TASK REQUIREMENTS
Whenever the word "signed" appears in a line of the listing, copy that line.

EXERCISE DATA
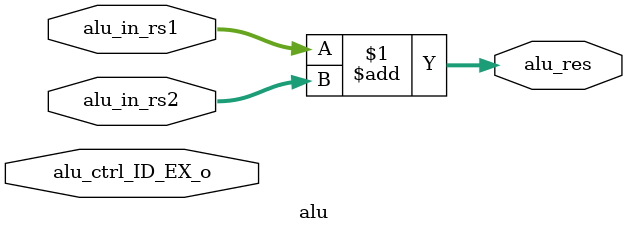
<source format=v>
module alu #( parameter DATA_WIDTH = 32)(
    input wire signed [DATA_WIDTH-1:0] alu_in_rs1,
    input wire signed [DATA_WIDTH-1:0] alu_in_rs2,
    input wire [3:0] alu_ctrl_ID_EX_o,
    output wire signed [DATA_WIDTH-1:0] alu_res
);

assign alu_res = alu_in_rs1 + alu_in_rs2;

endmodule
</source>
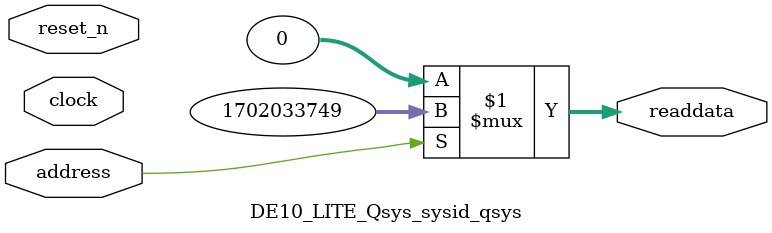
<source format=v>



// synthesis translate_off
`timescale 1ns / 1ps
// synthesis translate_on

// turn off superfluous verilog processor warnings 
// altera message_level Level1 
// altera message_off 10034 10035 10036 10037 10230 10240 10030 

module DE10_LITE_Qsys_sysid_qsys (
               // inputs:
                address,
                clock,
                reset_n,

               // outputs:
                readdata
             )
;

  output  [ 31: 0] readdata;
  input            address;
  input            clock;
  input            reset_n;

  wire    [ 31: 0] readdata;
  //control_slave, which is an e_avalon_slave
  assign readdata = address ? 1702033749 : 0;

endmodule



</source>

WRITTEN RESPONSE
    input wire signed [DATA_WIDTH-1:0] alu_in_rs1,
    input wire signed [DATA_WIDTH-1:0] alu_in_rs2,
    output wire signed [DATA_WIDTH-1:0] alu_res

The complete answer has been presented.